> **WHAT IS REQUIRED**: Copy out every line of the records below word for word, keeping each line as it stands.

> **THE INPUT**:
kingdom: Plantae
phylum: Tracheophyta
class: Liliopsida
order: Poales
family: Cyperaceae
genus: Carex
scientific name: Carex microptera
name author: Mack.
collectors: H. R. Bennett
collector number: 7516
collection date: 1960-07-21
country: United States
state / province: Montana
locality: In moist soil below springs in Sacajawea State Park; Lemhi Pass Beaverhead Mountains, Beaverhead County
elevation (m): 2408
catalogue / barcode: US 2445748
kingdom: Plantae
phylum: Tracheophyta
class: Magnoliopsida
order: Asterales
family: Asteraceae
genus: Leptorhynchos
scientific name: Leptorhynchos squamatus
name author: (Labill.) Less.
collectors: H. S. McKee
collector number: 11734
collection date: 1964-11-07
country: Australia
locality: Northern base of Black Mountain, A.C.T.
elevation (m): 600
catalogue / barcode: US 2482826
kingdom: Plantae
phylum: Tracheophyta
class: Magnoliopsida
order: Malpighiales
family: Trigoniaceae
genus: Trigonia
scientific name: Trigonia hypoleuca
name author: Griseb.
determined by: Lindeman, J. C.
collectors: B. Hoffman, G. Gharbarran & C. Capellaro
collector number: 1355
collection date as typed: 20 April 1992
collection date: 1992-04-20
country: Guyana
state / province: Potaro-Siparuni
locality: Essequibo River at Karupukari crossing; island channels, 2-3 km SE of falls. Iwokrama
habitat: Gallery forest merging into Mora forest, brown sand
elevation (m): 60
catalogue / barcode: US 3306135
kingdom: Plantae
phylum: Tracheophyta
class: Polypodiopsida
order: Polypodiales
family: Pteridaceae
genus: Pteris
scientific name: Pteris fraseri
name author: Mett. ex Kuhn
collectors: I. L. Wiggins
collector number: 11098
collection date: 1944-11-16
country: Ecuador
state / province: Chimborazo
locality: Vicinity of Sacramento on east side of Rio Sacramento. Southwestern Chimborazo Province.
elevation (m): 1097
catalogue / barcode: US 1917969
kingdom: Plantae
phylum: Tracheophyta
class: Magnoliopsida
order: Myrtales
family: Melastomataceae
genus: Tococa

> **THE RESPONSE**:
kingdom: Plantae
phylum: Tracheophyta
class: Liliopsida
order: Poales
family: Cyperaceae
genus: Carex
scientific name: Carex microptera
name author: Mack.
collectors: H. R. Bennett
collector number: 7516
collection date: 1960-07-21
country: United States
state / province: Montana
locality: In moist soil below springs in Sacajawea State Park; Lemhi Pass Beaverhead Mountains, Beaverhead County
elevation (m): 2408
catalogue / barcode: US 2445748
kingdom: Plantae
phylum: Tracheophyta
class: Magnoliopsida
order: Asterales
family: Asteraceae
genus: Leptorhynchos
scientific name: Leptorhynchos squamatus
name author: (Labill.) Less.
collectors: H. S. McKee
collector number: 11734
collection date: 1964-11-07
country: Australia
locality: Northern base of Black Mountain, A.C.T.
elevation (m): 600
catalogue / barcode: US 2482826
kingdom: Plantae
phylum: Tracheophyta
class: Magnoliopsida
order: Malpighiales
family: Trigoniaceae
genus: Trigonia
scientific name: Trigonia hypoleuca
name author: Griseb.
determined by: Lindeman, J. C.
collectors: B. Hoffman, G. Gharbarran & C. Capellaro
collector number: 1355
collection date as typed: 20 April 1992
collection date: 1992-04-20
country: Guyana
state / province: Potaro-Siparuni
locality: Essequibo River at Karupukari crossing; island channels, 2-3 km SE of falls. Iwokrama
habitat: Gallery forest merging into Mora forest, brown sand
elevation (m): 60
catalogue / barcode: US 3306135
kingdom: Plantae
phylum: Tracheophyta
class: Polypodiopsida
order: Polypodiales
family: Pteridaceae
genus: Pteris
scientific name: Pteris fraseri
name author: Mett. ex Kuhn
collectors: I. L. Wiggins
collector number: 11098
collection date: 1944-11-16
country: Ecuador
state / province: Chimborazo
locality: Vicinity of Sacramento on east side of Rio Sacramento. Southwestern Chimborazo Province.
elevation (m): 1097
catalogue / barcode: US 1917969
kingdom: Plantae
phylum: Tracheophyta
class: Magnoliopsida
order: Myrtales
family: Melastomataceae
genus: Tococa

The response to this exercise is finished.